Crítica | No Coração da Escuridão (First Reformed) [2018]

Nota do Filme :

No Coração da Escuridão acompanha o solitário Reverendo Ernst Toller (Ethan Hawke), responsável por uma pequena igreja histórica em Nova York, à véspera de seu 250º aniversário. Após um dia aparentemente normal, Mary (Amanda Seyfried), jovem paroquiana, pede que ajude o seu marido Michael (Philip Ettinger), ambientalista radical preocupado com o atual estado do planeta.

É de se surpreender que, em um ano marcado por grandes blockbuster de ação – Vingadores – Guerra Infinita, Missão Impossível – Efeito Fallout –, um dos grandes lançamentos do ano seja um filme tão contido quanto este. Paul Schrader, mais conhecido por seus trabalhos como roteirista, dos quais citam-se Taxi Driver – Motorista de Táxi e Touro Indomável, dirige e escreve o longa, e assim o faz com exímia competência, no que o resultado é um thriller intrigante e intenso.

No Coração da Escuridão se aproveita de sua simples premissa para, de maneira cuidadosa, imergir-se na psique de seu protagonista. Habituado a uma existência solitária, Toller se vê forçado a prestar auxílio a um futuro pai em dúvidas, sem perceber, contudo, que isso o levaria a um caminho extremamente perigoso.

Nesse sentido, é admirável a forma como tais pontos são introduzidos, com a devida calma e parcimônia. Isto porque o diretor é feliz em, desde o início, demonstrar a crise existencial do personagem. Ao mostrá-lo com seu diário, ainda em processos iniciais, o espectador percebe estar diante de um homem dividido, com dúvidas acerca de suas escolhas e, pior, assombrado pelo próprio passado, de modo que tem dificuldade em encontrar felicidade nos aspectos mais básicos de sua vida.

As premonições pessimistas de Michael o consomem e contaminam a sua mente, quase como veneno. Ou melhor, funcionam como se levantassem um véu diante de seus olhos e, assim, o antes pacato coordenador da pequena igreja se vê forçado a desafiá-la, por crer que esta se corrompeu.

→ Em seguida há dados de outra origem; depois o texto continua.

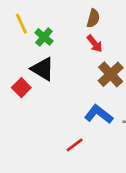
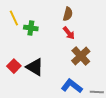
green cross: (44, 37) -> (31, 28), turned -32
black triangle: (43, 69) -> (35, 67), moved

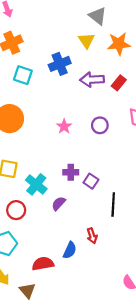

Há, então, fortes comentários acerca de quais os limites que instituições que se dizem filantrópicas devem impor à si mesmas. Ao mesmo tempo, conta com uma observação da degradação ambiental de um ponto de vista religioso. Nesse sentido, seria válido aceitar dinheiro de corporações que, de maneira geral, prejudicam o planeta no longo prazo, por mais que tal quantia auxilie pessoas em necessidade? O quão conivente se pode ser em situações como essa, por melhores que possam ser suas intenções?

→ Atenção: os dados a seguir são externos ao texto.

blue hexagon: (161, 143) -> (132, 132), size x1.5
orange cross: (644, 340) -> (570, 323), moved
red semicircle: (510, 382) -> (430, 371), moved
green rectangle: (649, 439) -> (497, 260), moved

Assim, a audiência acompanha a queda do protagonista, que deverá decidir que caminho tomar: o pacifismo ou a violência. Ademais, trata-se de uma obra que jamais subestima a capacidade de sua audiência, pelo contrário, a desafia a interpretá-la à sua maneira, sobretudo no que diz respeito à sua conclusão.

O filme conta, ainda, com ótimas atuações. Ethan Hawke entrega uma performance permeada por nuances, provavelmente a melhor de sua carreira. É incrível a sutileza de sua interpretação, dando vida a um homem complementa sem esperanças. Ao mesmo tempo, a facilidade com que atrai empatia é impressionante. Infelizmente, contudo, o trabalho não foi reconhecido pelas principais premiações internacionais.

Quanto ao resto do elenco, ele mantém a qualidade que se espera. Cita-se, especificamente, Amanda Seyfried, que mesmo com pouco tempo de tela consegue transmitir complexas emoções ao espectador.

Sendo assim, não é um exagero afirmar que No Coração da Escuridão é um dos melhores filmes do ano de 2018 [1]. Com um roteiro sólido e uma direção precisa de Paul Schrader, aliado è uma performance digna de Oscar por parte de Ethan Hawke, o longa surpreendeu positivamente. Espera-se apenas que a falta de reconhecimento da temporada de premiações não faça com que caia no esquecimento.

[1] Apresentado pela primeira vez no Festival Internacional de Cinema de Veneza em 2017 e lançado no circuito comercial em 2018.